Textauszug –
╔══
Es soll trotzdem zum Stromsparen in einem knappen Markt anspornen und eine Stütze sein, die den Bundeshaushalt nicht belastet und hoffentlich zudem in wenigen Jahren ausläuft.

Wie das gehen soll? Nun, die Bundesregierung hat dem Ruf der Industrie nach Subventionen nachgegeben, aber nicht so wie Habeck es mit einem gesicherten Strompreis für größere Industriebetriebe wollte. Es ist eher ein marktnahes Modell, weil Steuern gesenkt werden. Das hat einige Vorteile, auch was den Anreiz zum Stromsparen und Investieren in erneuerbare Energiequellen angeht.

Die Finanzierung wackelt gewaltig 

Doch bleibt die Regierung nicht nur schuldig, wie das Ganze auf zunächst fünf Jahre angelegte Paket ab 2026 bezahlt werden soll. Es setzt vorher auch bereits stark auf die Finanzierung aus dem Nebenhaushalt des Klima- und Transformationsfonds (KTF). Was aber, wenn der der noch diesen Monat vom Bundesverfassungsgericht in seiner jetzigen Form gekippt werden sollte?
╚══
Vorliegendes Material –
╔══
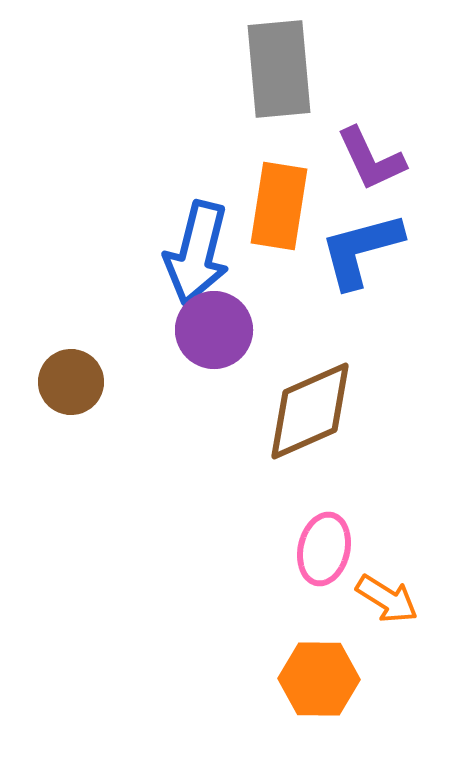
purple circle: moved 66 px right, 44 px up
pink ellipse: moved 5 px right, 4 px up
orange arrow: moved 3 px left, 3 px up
╚══
Zu bearbeiten –
**A.** Fasse den Absatz im Textauszug, der mit „Wie das gehen soll?“ beginnt, als Stichpunktliste zusammen und behalte dabei seine wesentlichen Aussagen bei.
**B.** Benenne „Bundesregierung“ im Textauszug in „Koalition“ um und gib die Passage von „Wie das gehen“ bis einschließlich „gekippt werden sollte?“ mit dieser Änderung wieder.
Als Grundlage dient allein der Textauszug.

Lösungen –
**A.**
- Die Bundesregierung hat dem Ruf der Industrie nach Subventionen nachgegeben.
- Einen gesicherten Strompreis für größere Industriebetriebe, wie Habeck ihn wollte, gibt es nicht.
- Stattdessen werden Steuern gesenkt, es ist also ein eher marktnahes Modell.
- Das hat einige Vorteile, etwa beim Anreiz zum Stromsparen und zu Investitionen in erneuerbare Energiequellen.

**B.**
Wie das gehen soll? Nun, die Koalition hat dem Ruf der Industrie nach Subventionen nachgegeben, aber nicht so wie Habeck es mit einem gesicherten Strompreis für größere Industriebetriebe wollte. Es ist eher ein marktnahes Modell, weil Steuern gesenkt werden. Das hat einige Vorteile, auch was den Anreiz zum Stromsparen und Investieren in erneuerbare Energiequellen angeht.

Die Finanzierung wackelt gewaltig 

Doch bleibt die Regierung nicht nur schuldig, wie das Ganze auf zunächst fünf Jahre angelegte Paket ab 2026 bezahlt werden soll. Es setzt vorher auch bereits stark auf die Finanzierung aus dem Nebenhaushalt des Klima- und Transformationsfonds (KTF). Was aber, wenn der der noch diesen Monat vom Bundesverfassungsgericht in seiner jetzigen Form gekippt werden sollte?